A Framework For Improving Security In Text-To-Image Generation Systems

Home Research A Framework For Improving Security In Text-To-Image Generation Systems
A Framework For Improving Security In Text-To-Image Generation Systems

The development of machine learning technologies capable of generating text and visual elements based on user input has opened new avenues for the cost-effective creation of targeted content. Among these technologies, generative text-to-image (T2I) systems are particularly notable for their global impact on creative practices.


T2I technologies such as DALL-E 3 and Stable Diffusion use deep learning to create realistic visuals that respond to written prompts or commands. Although these technologies are becoming more common, there are concerns about their potential abuse, from privacy violations to misinformation or image manipulation.


A team of researchers from the Hong Kong University of Science and Technology and the University of Oxford recently introduced Latent Guard, a strategy aimed at improving the security of T2I systems. Detailed in a study yet to be officially published on arXiv, the system aims to block the creation of content deemed inappropriate or harmful by analyzing user cues for banned ideas or terms.b “Given the complexity of T2I models in generating detailed images, there is a risk that they can be used to generate inappropriate content,” Runtao Liu, Ashkan Hakzar, and their team note in their report.


To solve this problem, current safeguards rely either on blacklists of specific terms that can be circumvented with creative wording, or on malicious content detection that requires massive amounts of data to train effectively and cannot adapt. Here, Latent Guard is introduced as a new solution designed to improve security measures for T2I content creation. The innovation of Latent Guard is based on the idea of ​​preventing the introduction of prohibited words in hints to limit the creation of content that can be considered unethical. However, unlike traditional blacklisting methods, which can be circumvented by simply changing the wording, Latent Guard digs deeper into the meaning of the input, detecting malicious intent even if the hint wording does not explicitly contain prohibited terms.


“Based on the concept of blacklists, Latent Guard works by learning the latent space above the text analysis component of the T2I model, which allows the detection of malicious ideas in the processed text,” explained Liu, Hakzar and their colleagues. The framework they propose involves a sophisticated approach, including a dedicated data generation process, unique architectural elements, and a training strategy designed to make effective use of the data.

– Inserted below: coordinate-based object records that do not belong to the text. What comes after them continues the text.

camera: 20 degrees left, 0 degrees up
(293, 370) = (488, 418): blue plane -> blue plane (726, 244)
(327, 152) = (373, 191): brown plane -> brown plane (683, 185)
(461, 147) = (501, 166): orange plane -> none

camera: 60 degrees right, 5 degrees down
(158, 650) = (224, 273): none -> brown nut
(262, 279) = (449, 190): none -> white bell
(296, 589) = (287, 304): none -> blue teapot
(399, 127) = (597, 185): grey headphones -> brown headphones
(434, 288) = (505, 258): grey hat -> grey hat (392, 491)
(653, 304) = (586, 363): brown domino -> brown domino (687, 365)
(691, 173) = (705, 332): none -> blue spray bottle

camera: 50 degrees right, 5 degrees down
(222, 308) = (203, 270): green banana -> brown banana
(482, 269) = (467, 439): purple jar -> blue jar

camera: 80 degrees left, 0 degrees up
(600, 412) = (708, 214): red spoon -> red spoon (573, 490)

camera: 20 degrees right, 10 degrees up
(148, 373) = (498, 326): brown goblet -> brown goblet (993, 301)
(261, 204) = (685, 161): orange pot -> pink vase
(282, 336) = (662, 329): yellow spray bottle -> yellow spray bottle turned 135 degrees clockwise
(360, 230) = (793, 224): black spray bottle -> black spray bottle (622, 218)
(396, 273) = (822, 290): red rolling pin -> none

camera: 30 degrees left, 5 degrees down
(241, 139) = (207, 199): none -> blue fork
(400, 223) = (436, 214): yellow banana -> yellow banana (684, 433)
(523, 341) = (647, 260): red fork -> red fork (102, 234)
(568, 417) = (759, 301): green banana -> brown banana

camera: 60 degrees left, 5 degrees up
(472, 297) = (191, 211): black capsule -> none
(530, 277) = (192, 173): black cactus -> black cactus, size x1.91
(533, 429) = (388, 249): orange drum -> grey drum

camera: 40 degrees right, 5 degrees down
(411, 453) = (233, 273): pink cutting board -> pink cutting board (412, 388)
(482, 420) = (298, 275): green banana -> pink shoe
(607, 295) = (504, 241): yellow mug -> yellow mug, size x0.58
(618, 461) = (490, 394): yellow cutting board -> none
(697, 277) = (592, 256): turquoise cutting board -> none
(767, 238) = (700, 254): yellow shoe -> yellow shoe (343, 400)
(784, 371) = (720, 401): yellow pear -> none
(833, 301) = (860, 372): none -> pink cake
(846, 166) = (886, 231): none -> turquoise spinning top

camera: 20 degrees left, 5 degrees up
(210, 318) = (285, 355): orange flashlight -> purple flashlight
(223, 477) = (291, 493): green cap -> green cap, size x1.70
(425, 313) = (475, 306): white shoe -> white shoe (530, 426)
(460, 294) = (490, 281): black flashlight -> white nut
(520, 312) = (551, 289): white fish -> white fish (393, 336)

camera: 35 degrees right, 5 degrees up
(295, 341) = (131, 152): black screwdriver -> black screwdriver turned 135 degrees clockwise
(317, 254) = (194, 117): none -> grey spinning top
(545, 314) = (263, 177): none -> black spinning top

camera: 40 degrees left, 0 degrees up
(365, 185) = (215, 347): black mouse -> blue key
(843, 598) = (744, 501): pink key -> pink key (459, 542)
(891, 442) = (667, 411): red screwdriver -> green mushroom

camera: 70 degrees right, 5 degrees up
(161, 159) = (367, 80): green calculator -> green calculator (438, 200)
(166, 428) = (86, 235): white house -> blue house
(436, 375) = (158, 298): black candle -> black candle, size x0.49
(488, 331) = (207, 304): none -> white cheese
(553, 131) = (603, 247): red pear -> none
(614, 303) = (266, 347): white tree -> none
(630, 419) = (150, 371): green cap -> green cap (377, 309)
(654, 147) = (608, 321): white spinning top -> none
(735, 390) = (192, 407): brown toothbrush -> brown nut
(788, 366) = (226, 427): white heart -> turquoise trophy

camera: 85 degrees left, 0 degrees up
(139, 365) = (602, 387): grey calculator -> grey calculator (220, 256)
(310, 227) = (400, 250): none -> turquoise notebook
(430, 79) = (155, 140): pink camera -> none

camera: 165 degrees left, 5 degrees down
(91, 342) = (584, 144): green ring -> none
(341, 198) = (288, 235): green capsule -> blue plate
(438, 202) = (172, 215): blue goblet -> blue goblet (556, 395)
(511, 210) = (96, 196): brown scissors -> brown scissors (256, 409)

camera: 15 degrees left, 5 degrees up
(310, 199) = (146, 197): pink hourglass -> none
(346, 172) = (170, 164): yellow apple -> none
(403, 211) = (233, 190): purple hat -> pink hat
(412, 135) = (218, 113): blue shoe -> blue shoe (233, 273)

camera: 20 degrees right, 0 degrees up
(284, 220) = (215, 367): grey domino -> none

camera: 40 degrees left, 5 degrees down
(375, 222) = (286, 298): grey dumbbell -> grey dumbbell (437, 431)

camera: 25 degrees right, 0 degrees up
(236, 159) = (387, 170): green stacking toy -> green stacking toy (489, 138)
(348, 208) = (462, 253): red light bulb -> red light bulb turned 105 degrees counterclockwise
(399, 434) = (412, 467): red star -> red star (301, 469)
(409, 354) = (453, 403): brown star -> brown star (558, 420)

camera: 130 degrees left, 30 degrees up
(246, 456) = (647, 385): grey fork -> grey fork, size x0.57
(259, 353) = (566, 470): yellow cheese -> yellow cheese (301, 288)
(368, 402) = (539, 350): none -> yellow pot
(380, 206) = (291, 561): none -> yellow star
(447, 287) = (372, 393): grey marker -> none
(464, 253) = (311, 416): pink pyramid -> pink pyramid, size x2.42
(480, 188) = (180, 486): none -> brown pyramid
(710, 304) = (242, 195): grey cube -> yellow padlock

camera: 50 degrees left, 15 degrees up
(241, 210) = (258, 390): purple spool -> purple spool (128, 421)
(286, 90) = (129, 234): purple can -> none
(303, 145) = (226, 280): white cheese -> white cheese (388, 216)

In their analysis, Liu, Hakzar, and their colleagues tested Latent Guard against other T2I technologies using different data sets to evaluate its performance. One such dataset, the CoPro dataset, was specifically designed for their study, consisting of over 176,000 safe and questionable text prompts. According to their findings, Latent Guard consistently identifies dangerous cues under different conditions, showing strong adaptability to different datasets and contexts.


The promising first results of their work indicate that Latent Guard is a significant advance in making T2I technologies more secure and reducing the risks of misuse. The researchers are preparing to share the technical details and CoPro dataset on GitHub, inviting further experimentation and development by others in the field.